* [Consegna 1]:
Per ciascuna affermazione, indica se concorda con il brano sugli Stati Uniti e le norme internazionali: rispondi sì o no e cita tra virgolette le parole del brano che lo stabiliscono. (a) La politica agricola comune assorbe il 45 per cento del bilancio di Bruxelles. (b) In Bosnia, tra il 1992 e il 1995, i britannici e i loro partner europei non avevano i mezzi per risolvere la crisi da soli. (c) Washington applica dazi doganali sull'acciaio.
* [Consegna 2]:
Scrivi il seguito del brano sugli Stati Uniti e le norme internazionali, riprendendo dopo la sua ultima frase.

* [Brano estratto]:
:::::

Per molti osservatori esterni questa posizione incoerente nei riguardi delle organizzazioni e degli accordi internazionali, alcuni dei quali sono stati istituiti con l’aiuto di Washington, smentisce l’affermazione secondo cui l’America condividerebbe gli interessi internazionali e cercherebbe partner multilaterali con cui perseguire i propri obiettivi. Lo stesso vale per le pratiche di mercato americane. Gli Stati Uniti non sono soltanto fautori, sono anche un esempio della globalizzazione: capitalismo basato sul libero mercato non ostacolato da frontiere, interessi particolari, pratiche restrittive, protezionismo o interferenze statali. Ma, all’interno dei loro confini, Washington applica dazi doganali sull’acciaio, aiuti all’agricoltura e, di fatto, sovvenzioni pubbliche (destinate, in particolare, alle industrie della difesa) per motivi di interesse politico interno. Lo fa anche l’Unione europea, com’è ovvio: la famigerata politica agricola comune assorbe il 45 per cento del bilancio di Bruxelles e, quanto ad ostacolare i prodotti degli agricoltori africani, è almeno altrettanto penalizzante di qualsiasi progetto di legge statunitense sull’agricoltura. Ma i costi per l’immagine dell’America sono molto più elevati: gli Stati Uniti sono intrinsecamente identificati con le stesse norme internazionali che trasgrediscono.

Per i critici all’estero, queste contraddizioni nel comportamento degli americani rivelano ipocrisia – forse l’accusa più comune fra quelle mosse agli Stati Uniti. E sono particolarmente irritanti perché, ipocrita o no, l’America è indispensabile. Senza la partecipazione degli americani, la maggior parte degli accordi internazionali rimarrebbe lettera morta. La leadership americana sembra essere richiesta persino in situazioni – come in Bosnia tra il 1992 e il 1995 – nelle quali i britannici e i loro partner europei dispongono dei mezzi per risolvere la crisi autonomamente. Gli Stati Uniti sono dolorosamente inadatti a svolgere il ruolo di gendarmi del mondo – la soglia dell’attenzione di Washington è notoriamente bassa, anche nelle regioni con problemi cronici come il Kashmir, i Balcani, il Medio Oriente e la Corea –, ma non sembrano avere scelta. Nel frattempo tutti, ma soprattutto gli europei, si risentono se gli Stati Uniti non assumono la guida, ma anche se lo fanno in modo troppo aggressivo.

:::::

* [Righe estratte]:
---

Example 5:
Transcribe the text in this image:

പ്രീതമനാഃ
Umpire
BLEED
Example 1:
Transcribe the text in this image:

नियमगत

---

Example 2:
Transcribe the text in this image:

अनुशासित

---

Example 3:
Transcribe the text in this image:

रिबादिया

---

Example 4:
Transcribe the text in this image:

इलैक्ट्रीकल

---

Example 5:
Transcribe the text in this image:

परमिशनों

:::::

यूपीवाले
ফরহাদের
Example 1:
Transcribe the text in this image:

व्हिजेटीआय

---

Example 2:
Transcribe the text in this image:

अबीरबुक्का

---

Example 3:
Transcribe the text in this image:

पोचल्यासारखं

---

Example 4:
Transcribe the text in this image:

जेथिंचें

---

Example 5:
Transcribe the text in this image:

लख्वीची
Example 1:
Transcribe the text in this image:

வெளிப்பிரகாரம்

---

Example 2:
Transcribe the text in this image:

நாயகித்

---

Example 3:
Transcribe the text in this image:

:::::

* [Esito dell'esercizio 1]:
(a) Sì: "la famigerata politica agricola comune assorbe il 45 per cento del bilancio di Bruxelles"
(b) No: "nelle quali i britannici e i loro partner europei dispongono dei mezzi per risolvere la crisi autonomamente"
(c) Sì: "Washington applica dazi doganali sull’acciaio"

* [Esito dell'esercizio 2]:
La prevedibile reazione è stata un mutamento di registro nella politica americana, che dà voce a un’arrogante insofferenza nei riguardi dell’opinione estera di qualsiasi tipo. La guerra fredda è finita, recita il credo unilateralista dell’amministrazione Bush e dei suoi sostenitori, ora le acque si sono calmate. Sappiamo chi siamo e sappiamo cosa vogliamo. La politica estera riguarda gli interessi nazionali. Gli interessi nazionali si perseguono mediante l’esercizio del potere. Il potere si basa sulle armi e sulla volontà di utilizzarle, e noi abbiamo entrambe. Come ha scritto il columnist Charles Krauthammer nel giugno 2001, «[il] nuovo unilateralismo mira a rafforzare il potere degli Stati Uniti e a esercitarlo sfacciatamente nell’interesse di scopi globali da loro stessi definiti»2.

All’indomani dell’11 settembre la retorica unilateralista dell’amministrazione Bush si smorzò, per facilitare la ricerca di alleati nell’imminente guerra al terrorismo. I commentatori oltreocea­no, sbigottiti dalla carneficina, restituirono calorosamente il favore: «Oggi siamo tutti americani», proclamò «Le Monde», mentre la Nato invocava per la prima volta nella storia l’articolo 5 del Patto atlantico, impegnando tutti i paesi aderenti a sostenere gli Stati Uniti sotto attacco. Ma la luna di miele ha avuto breve durata. Quasi tutti gli alleati degli americani hanno sostenuto con fermezza la guerra all’Afghanistan, a prescindere dalle loro perplessità personali. Nel gennaio del 2002, invece, quando il presidente Bush ha accennato a un «asse del male» (Corea del Nord, Iran, Iraq) nel suo discorso sullo stato dell’Unione, la frattura si è riaperta.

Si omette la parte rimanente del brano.